Relatos Selvagens e o prazer de perder as estribeiras

Relatos Selvagens é dirigido pelo argentino Damián Szifron e conta com um excelente elenco, entre eles o icônico Ricardo Darín. Dividido em seis episódios, sucesso de crítica e público, o longa retrata pessoas normais que por situações diversas perdem completamente as estribeiras.

Ácidos, ousados e estranhos, os contos são ótimos. O cartão de visita é de um humor negro atroz, um comissário de bordo ressentido com algumas pessoas do seu passado reúne todos no mesmo avião. Em seguida, uma garçonete é obrigada a servir o homem que destruiu sua família. Depois, dois sujeitos que se envolvem numa briga de trânsito não imaginam as consequências dos seus atos. Um engenheiro cansado de ser vítima da burocracia e da corrupção do seu país tem um dia de fúria. Temos, ainda, um pai que tenta evitar que seu filho seja preso depois de atropelar e matar uma mulher grávida. E, por fim, uma noiva que descobre a infidelidade do marido em plena festa de casamento.

De todas as histórias, a protagonizada por Darín é a que possui uma conotação mais social. Ele interpreta um engenheiro e pai de família comum que tem o carro rebocado injustamente no dia do aniversário da filha. Pior, ele precisa pagar uma taxa indevida ao departamento de trânsito, burocrático e corrupto, para liberar o veículo, o que o leva a um ataque de ira. Burocracia e corrupção. Soa familiar?

No entanto, a cereja do bolo está no último episódio, épico por sinal, que mostra a reação de uma noiva, numa atuação fantástica de Erica Rivas, ao saber da infidelidade do marido em plena festa de casamento, cuja amante está presente. Dá para imaginar?

A questão é que Relatos Selvagens mostra, com uma pitada de humor negro, como a injustiça, a burocracia, a corrupção, a traição e outros males que assolam a sociedade causam excesso de estresse em muitas pessoas. O filme fala exatamente sobre essas pessoas, só que aqui elas vão ultrapassar a linha que divide a civilidade da barbárie.

Os personagens cruzam a barreira do permitido, chutam o pau da barraca e perdem mesmo o controle, nos lembrando que não somos seres cem por cento racionais e que nosso lado animal as vezes fica sedento por liberdade.

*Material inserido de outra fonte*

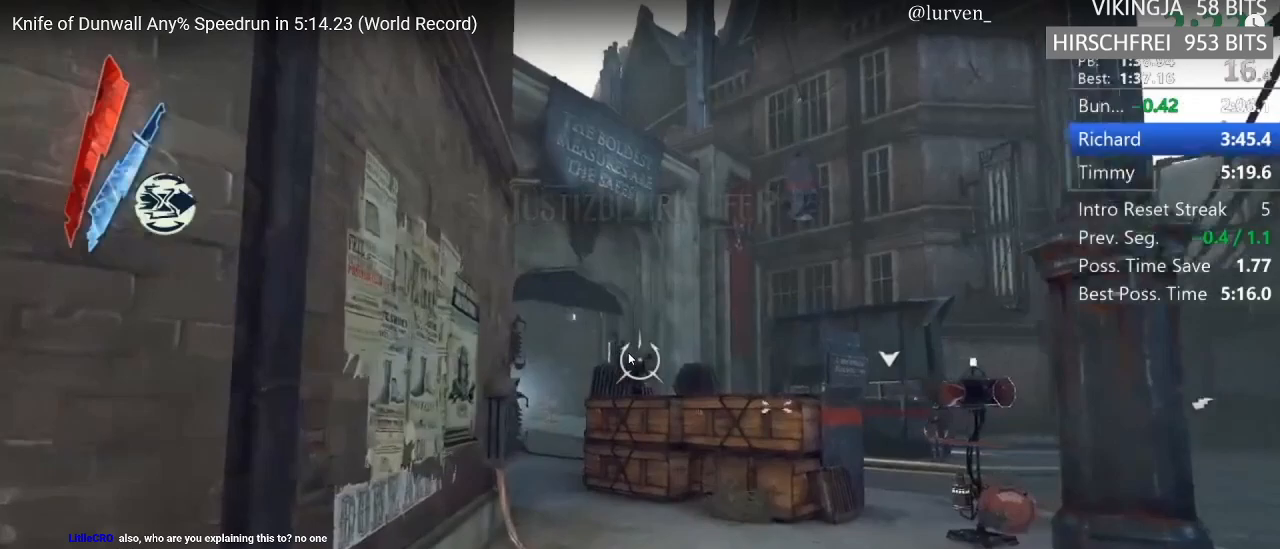
{"keys": ["shift", "w"], "mouse": [], "events": []}
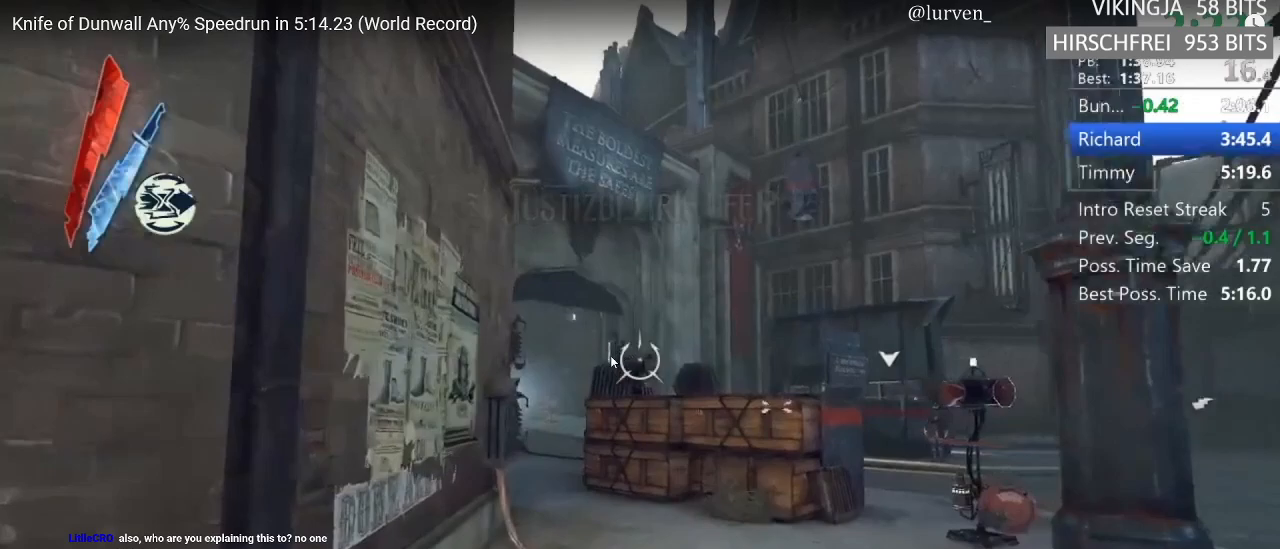
{"keys": ["shift", "w"], "mouse": [], "events": []}
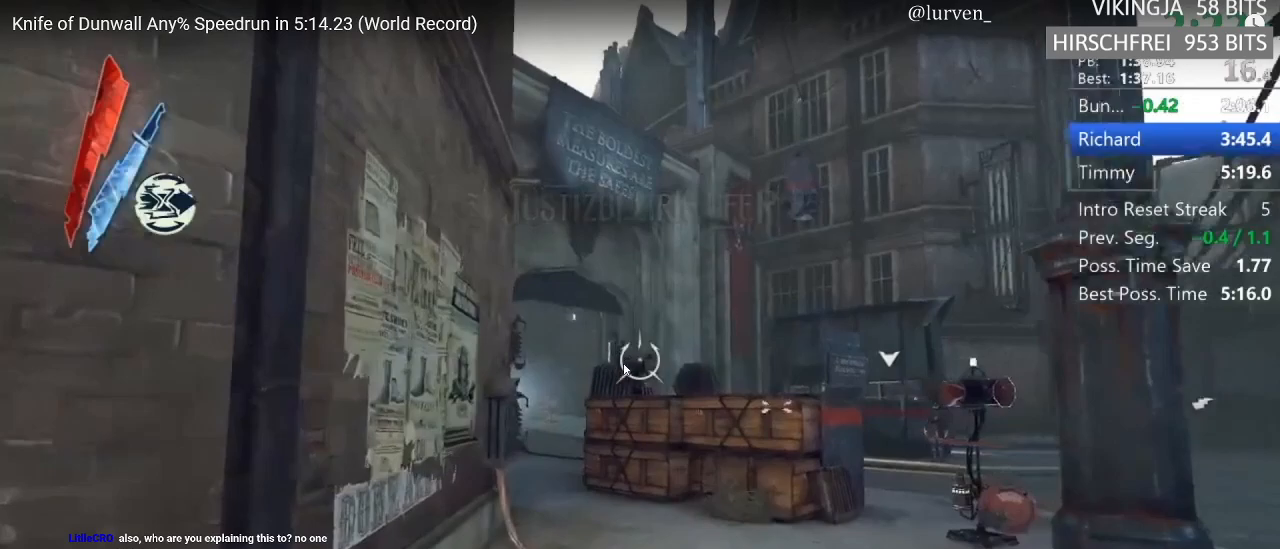
{"keys": ["shift", "w"], "mouse": [], "events": [[417, "mouse_right", "down"], [467, "mouse_right", "up"]]}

Sim, no íntimo é possível nos identificarmos com alguns personagens do filme, pois apesar de bons e pacientes podemos ser também impulsivos e vingativos, principalmente quando nos sentimos vítimas em determinadas situações.  Quantos sapos não engolimos nessa vida? As vezes um pode entalar.

Lógico que não defendo aqui a perda de controle como nos episódios de Relatos Selvagens. Longe disso!  O filme mostra tudo ao extremo, porém, sem os absurdos excessos dos seus personagens, é difícil imaginar uma pessoa que nunca tenha perdido o controle na vida.

Até porque, manter o controle não deve ser sinônimo de passividade. Manter o controle não pode ser desculpa para a covardia. Manter o controle não significa represar nossos pensamentos e sentimentos em toda e qualquer situação.

Ninguém gosta de ser enganado, ultrajado ou vilipendiado. Paciência tem limite e estamos fartos de tanta falta de caráter, escrúpulo, moral etc.

No nosso íntimo temos um forte desejo de justiça, por isso quando assistimos em Relatos Selvagens os episódios protagonizados por Ricardo Darín ou Erica Rivas, mesmo sabendo que jamais faríamos o mesmo, é difícil esconder riso no canto do lábio.

Afinal de contas, divertir-se com um filme é socialmente aceitável.

Ana Vasconcelos

Não há limites para a arte, apenas liberdade.